Prototyping & Implementation Strategy

Our prototyping approach evolved through collaborative design workshops and iterative testing to balance technological feasibility with user experience goals. We conducted three structured design workshops (February- March 2024) where cross-functional teams collaborated to explore and refine Design Assist concepts. These workshops brought together product designers, AI specialists, and Blueprint system experts to co-create solutions using the XDS Design System components and GenAI tooling.

The workshop structure followed a progressive development path:

  1. Concept exploration and ideation based on research insights
  2. Feature refinement and prototype development with critique sessions
  3. Demo preparation and implementation planning with engineering teams

This collaborative approach allowed designers to prototype the designs directly. The phased rollout strategy begins with essential Blueprint component detection, followed by automatic compliance checking (increasing adoption by 42%), and finally, introducing contextual recommendations and iteration features.

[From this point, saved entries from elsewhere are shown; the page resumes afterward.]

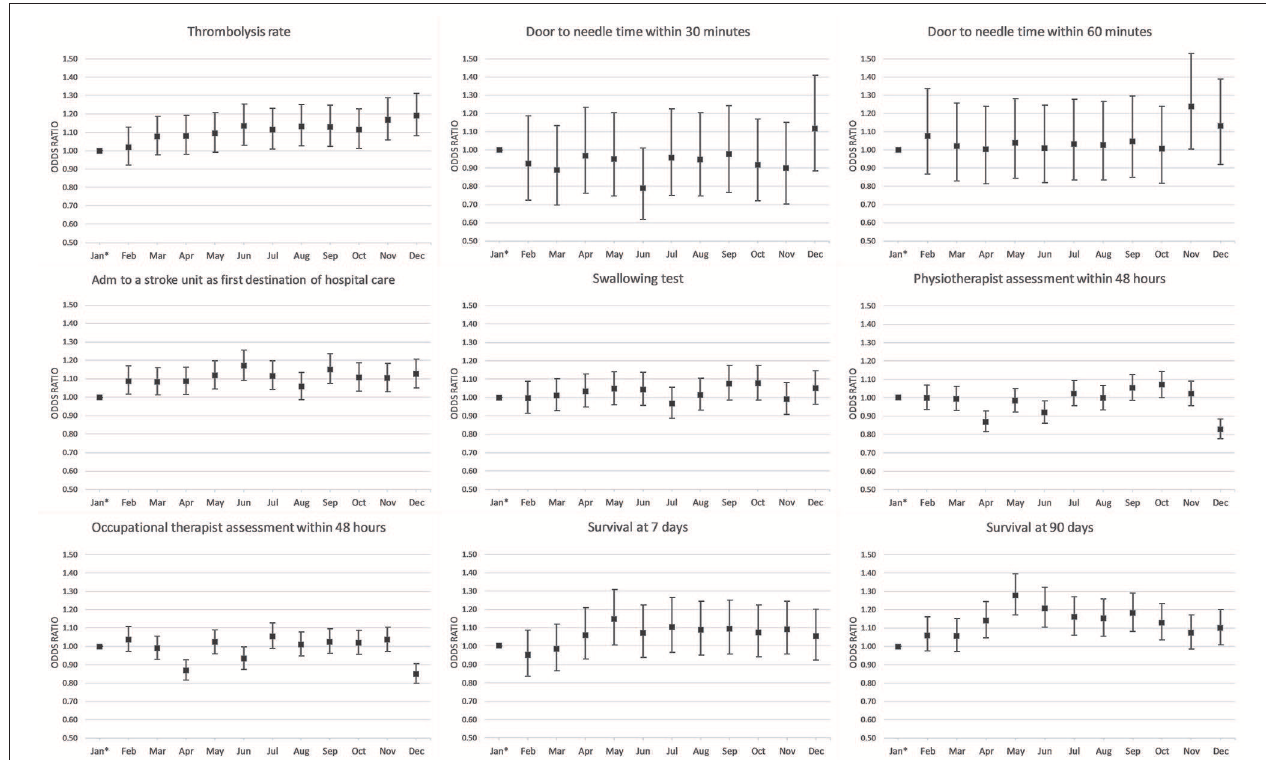
FIGURE 3 | Adjusted analyses of quality-of-care indicators and survival per month.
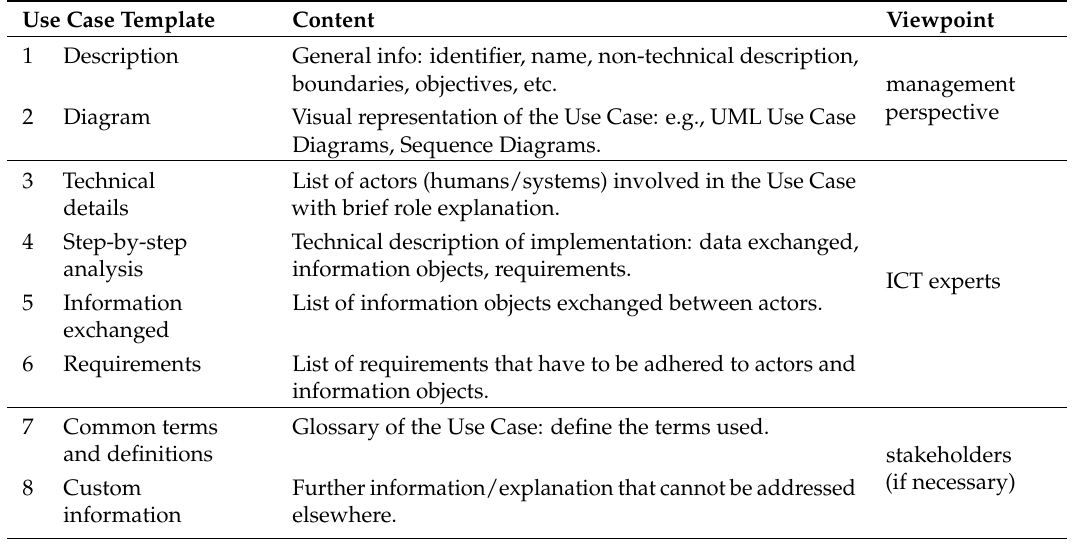
Table 1. The eight parts of the Use Case template—content and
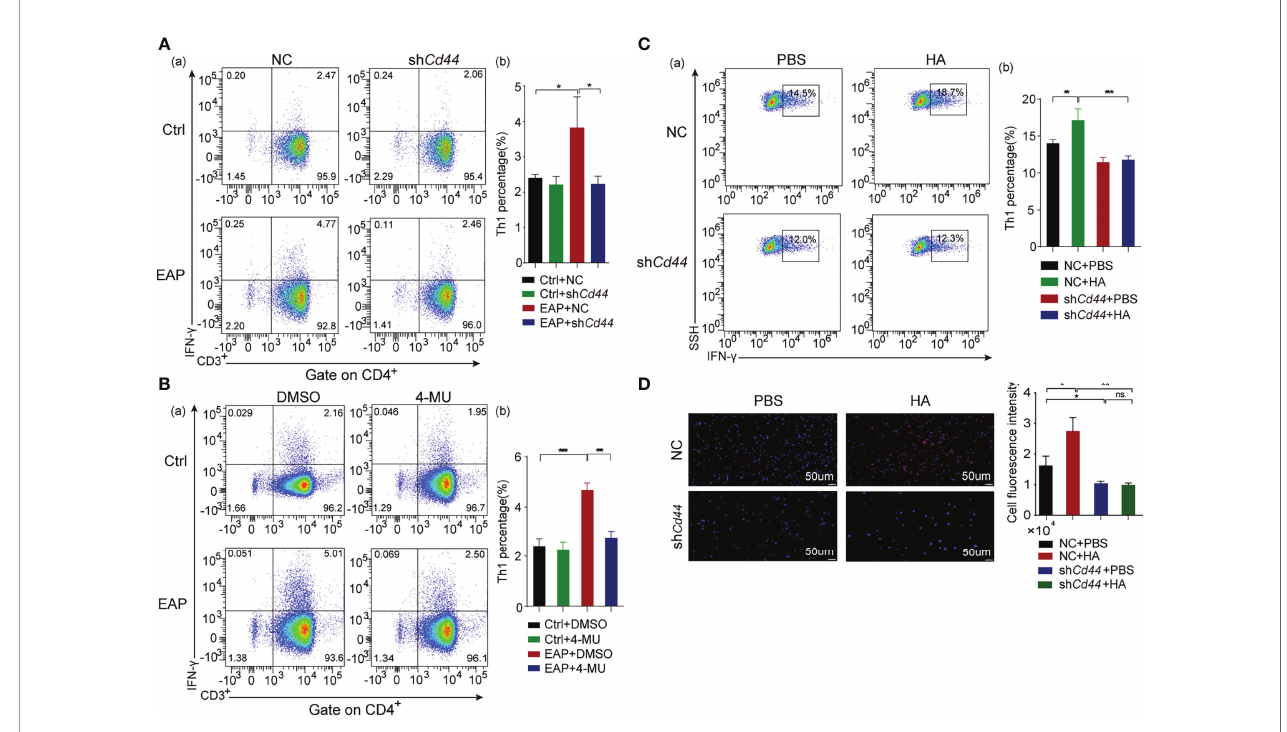
FIGURE 3 | HA/CD44 axis plays an important effect on the occurrence of EAP by promoting Th1 cells differentiation. (A) The percentage of Th1 cells in splenic lymphocytes of immunized mice from the Ctrl + NC, the Ctrl + sh Cd44 , the EAP + NC, and the EAP + sh Cd44 groups by fl ow cytometry (a, cell fl ow cytometry diagram and b, corresponding data analysis according to data in a). (B) The percentage of Th1 cells in splenic lymphocytes of immunized mice from the Ctrl + DMSO, the Ctrl + 4-MU, the EAP + DMSO, and the EAP + 4-MU groups by fl ow cytometry (a, cell fl ow cytometry diagram and b, corresponding data analysis according to data in a). (C) The differentiation ratio of Th1 cells in the in vitro differentiation experiment by fl ow cytometry (a, cell fl ow cytometry diagram and b, corresponding data analysis according to data in a). (D) The differentiation ratio of Th1 cells (IFN- g ) in the in vitro differentiation experiment by immuno fl uorescence. ns, Not Signi fi cant. ***p < 0.001, **p < 0.01, *p <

Each implementation phase incorporated user feedback, particularly around maintaining creative autonomy while providing system guidance. Technical implementation required close collaboration with the MetaGen team for AI capabilities and the Blueprint team for design system integration, ensuring accurate component detection and recommendations while adhering to Meta’s privacy and security.

Reflections & Impact

Within the first six months of launch, Design Assist achieved remarkable adoption, with over 600+ d signers using it daily. Blueprint component usage increased by 72% across product design teams, while designers reported a 46% reduction in time spent searching for and implementing system components. The quality scores for design system compliance improved by 13 points on average, a fundamental shift in how designers perceived system compliance—from a constraining requirement to an integrated aspect of their creative process. These changes became visible in more consistent user interfaces across Enterprise Engineering org Meta products. By embedding system guidance directly into creative workflows, we’ve begun influencing how other design tools are being developed with Enterprise Infrastructure org at Meta, putting to practice leveraging AI as a “raw material” for design.